О нет… В смысле… А я и стоять не могу ровно! Я цепенею. В ушах всё ещё шумят отголоски страшного аппарата: тыц-тыц-тыц-тр-р… Опускаю ноги, но никак не могу заставить себя отпустить край стола.
– Иди сюда, – повторяет человек. Не нетерпеливо, нет, но настойчиво, так, что спорить нельзя.

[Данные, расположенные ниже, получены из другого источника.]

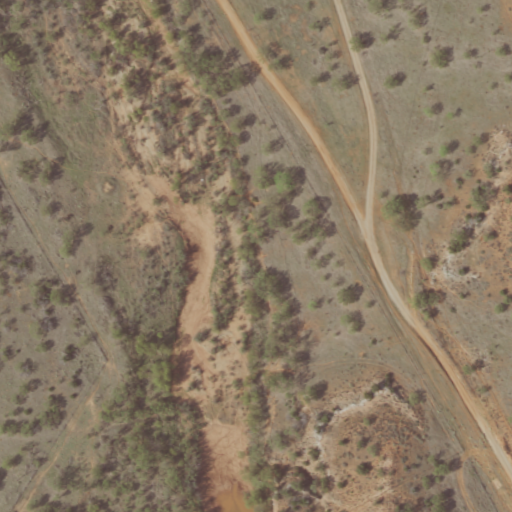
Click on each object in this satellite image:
road: (389, 249)
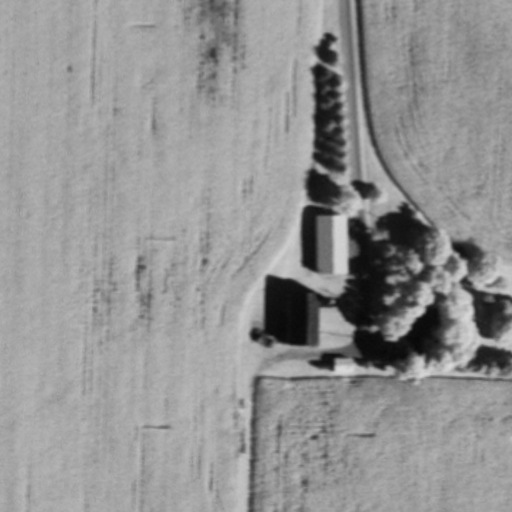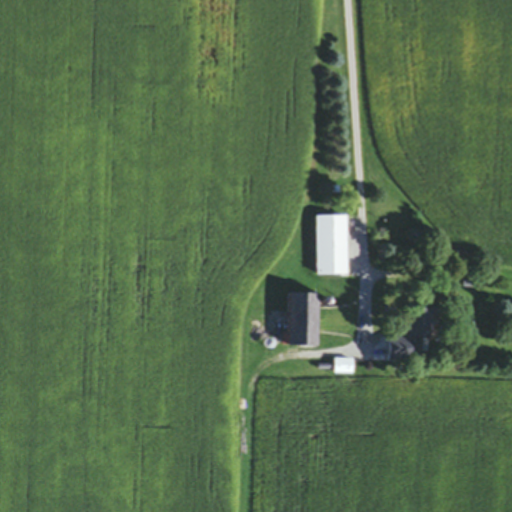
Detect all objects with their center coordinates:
road: (353, 173)
building: (330, 248)
building: (477, 293)
building: (301, 322)
building: (422, 326)
building: (387, 355)
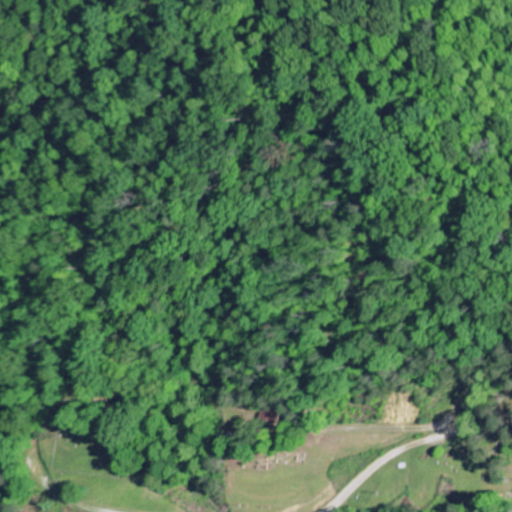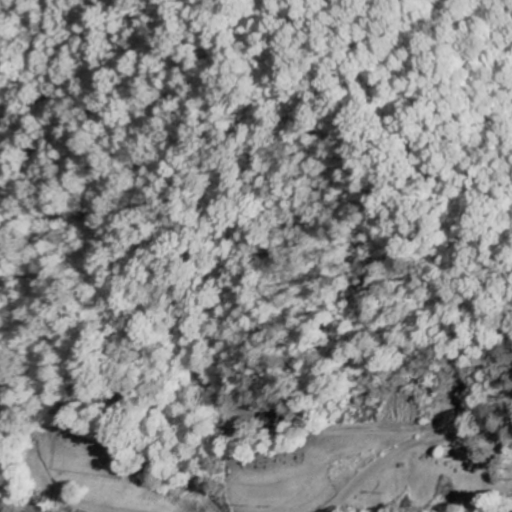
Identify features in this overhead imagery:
park: (96, 440)
road: (380, 462)
road: (71, 494)
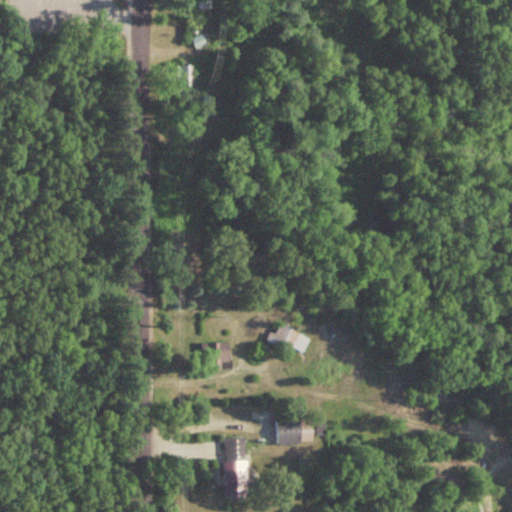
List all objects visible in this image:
road: (112, 15)
building: (180, 79)
road: (138, 255)
building: (282, 338)
building: (209, 355)
road: (343, 397)
building: (287, 427)
building: (229, 466)
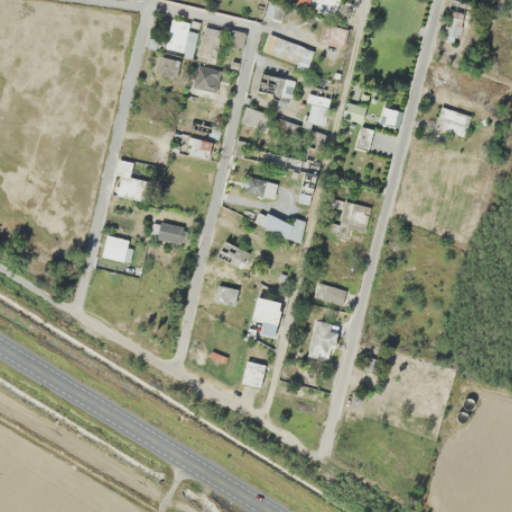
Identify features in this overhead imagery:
road: (165, 12)
road: (110, 157)
road: (215, 199)
road: (310, 211)
road: (377, 230)
road: (134, 429)
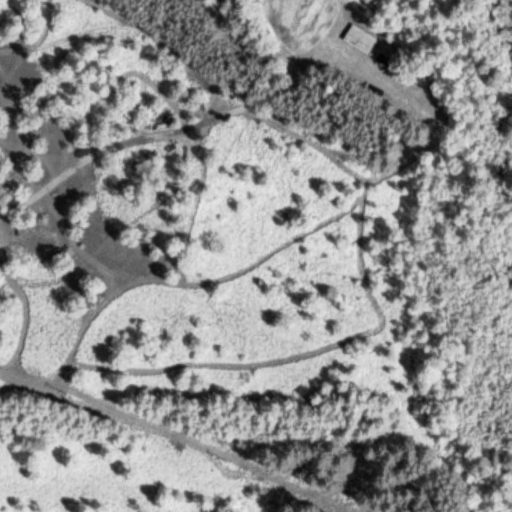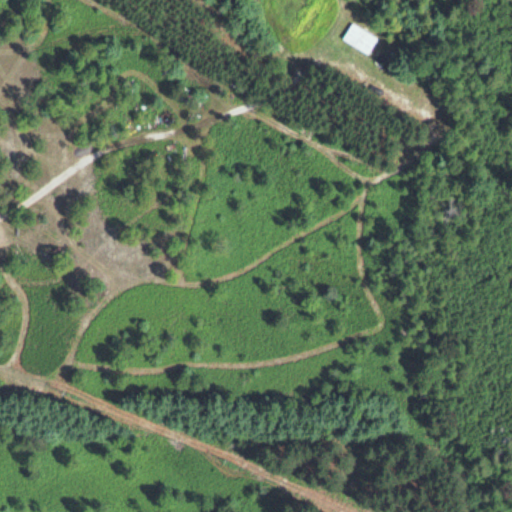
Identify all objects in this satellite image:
building: (358, 36)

Я смотрю на него с немым криком о помощи, но его глаза – стёкла камер. Я выпускаю край стола. Секунду-другую стою, качаясь, как пылинка в воздухе, даже радуюсь, что получается. Но мир вокруг вдруг увеличивается, а я уменьшаюсь – и падаю. Неудачно, больно и неуклюже, так что от стыда сгореть хочется. Ушибы ощущаются странно, пытаюсь их стряхнуть, но не выходит. Глаза и носоглотку неприятно щиплет, губы дрожат.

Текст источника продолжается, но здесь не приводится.